Monsieur le ministre d'État, je souhaite vous interroger sur la philosophie de ce texte. Je connais de longue date vos qualités intellectuelles et j'ai bien entendu votre syllogisme : vous avez dit qu'il y avait trois façons de voir les choses : ceux qui pensent qu'il faut accueillir tout le monde, ceux qui pensent qu'il ne faut accueillir personne, positions l'une et l'autre indéfendables. Il ne resterait donc qu'un seul choix ; celui que vous présentez. C'est un peu facile. Une fois qu'on a éliminé les deux premières positions, il en reste bien d'autres !
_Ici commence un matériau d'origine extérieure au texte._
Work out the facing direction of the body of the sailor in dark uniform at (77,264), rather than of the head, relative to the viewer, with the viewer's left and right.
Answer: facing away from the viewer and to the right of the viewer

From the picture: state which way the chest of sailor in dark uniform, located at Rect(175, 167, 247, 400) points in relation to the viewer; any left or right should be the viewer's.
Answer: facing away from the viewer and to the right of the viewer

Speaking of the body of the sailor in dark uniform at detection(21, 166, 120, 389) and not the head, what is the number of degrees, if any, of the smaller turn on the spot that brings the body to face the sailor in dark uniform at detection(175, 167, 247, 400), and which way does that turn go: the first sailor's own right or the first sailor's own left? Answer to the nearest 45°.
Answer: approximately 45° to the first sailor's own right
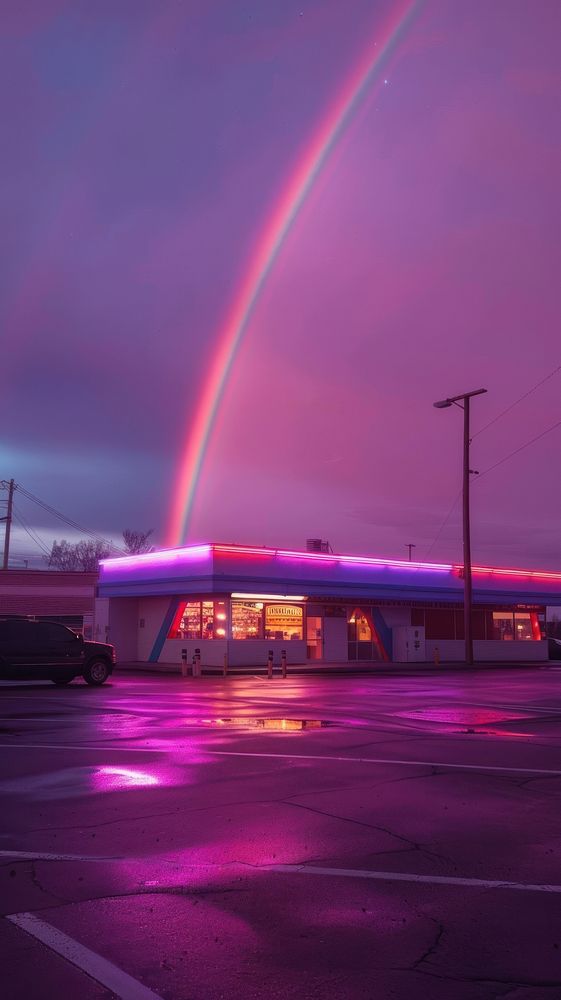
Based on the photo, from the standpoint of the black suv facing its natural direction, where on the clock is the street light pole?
The street light pole is roughly at 11 o'clock from the black suv.

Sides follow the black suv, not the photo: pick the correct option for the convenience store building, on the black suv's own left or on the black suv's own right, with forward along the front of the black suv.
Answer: on the black suv's own left

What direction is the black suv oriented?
to the viewer's right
Vous voulez diminuer le nombre de personnes accueillies en France mais, dans le monde à venir, il y aura toujours plus de migrations en raison de la misère, des changements climatiques et des atteintes aux droits de l'Homme. Souvenez-vous de l'ancien député Gérard Fuchs qui, en 1987, a publié un livre intitulé « Ils resteront : le défi de l'immigration ». Je regrette l'absence de vision positive face au phénomène migratoire.
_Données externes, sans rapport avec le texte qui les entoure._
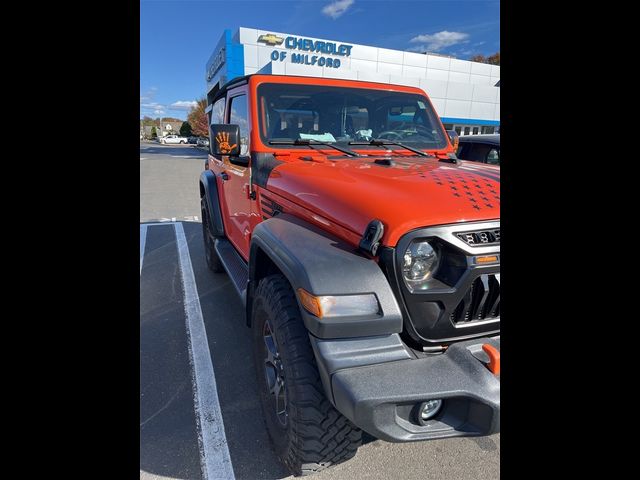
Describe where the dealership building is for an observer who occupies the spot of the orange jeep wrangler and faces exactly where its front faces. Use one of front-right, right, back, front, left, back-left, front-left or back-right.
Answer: back-left

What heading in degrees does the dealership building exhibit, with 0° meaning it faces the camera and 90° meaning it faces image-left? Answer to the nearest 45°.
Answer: approximately 315°

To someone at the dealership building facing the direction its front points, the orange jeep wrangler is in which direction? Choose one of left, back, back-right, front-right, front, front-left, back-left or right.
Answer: front-right

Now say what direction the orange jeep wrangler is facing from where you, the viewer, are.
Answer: facing the viewer and to the right of the viewer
Dans son avis sur le projet de loi, le Conseil d'État a dit qu'il ne voyait pas dans le texte « le reflet d'une stratégie publique fondée sur l'exacte mesure des défis à relever et sur des choix structurants orientant les services publics vers un exercice plus efficace de leur mission ». Il s'est aussi interrogé sur l'absence d'évaluation concernant les effets de la loi du 7 mars 2016 et de la loi du 29 juillet 2015. Sans doute estime-t-il inutile de légiférer une nouvelle fois. Les chiffres que vous avez donnés parlent d'eux-mêmes : seules 13,5 % des obligations de quitter le territoire français (OQTF) sont exécutées. Les personnels des préfectures connaissent le fruit de leur travail. Et seulement 4 % des déboutés du droit d'asile repartent. Je ne crois pas que les mesures que vous nous présentez changeront radicalement les choses.
Un discours équilibré est nécessaire : nous devons prendre en compte la réalité des phénomènes migratoires.
Vous n'avez pas prononcé une fois le mot « Europe ». Or, je suis persuadé qu'il n'y a de solution qu'européenne. Nous devrons augmenter considérablement les moyens de l'agence FRONTEX si nous voulons maîtriser les filières clandestines. Une politique européenne équilibrée est plus que jamais nécessaire.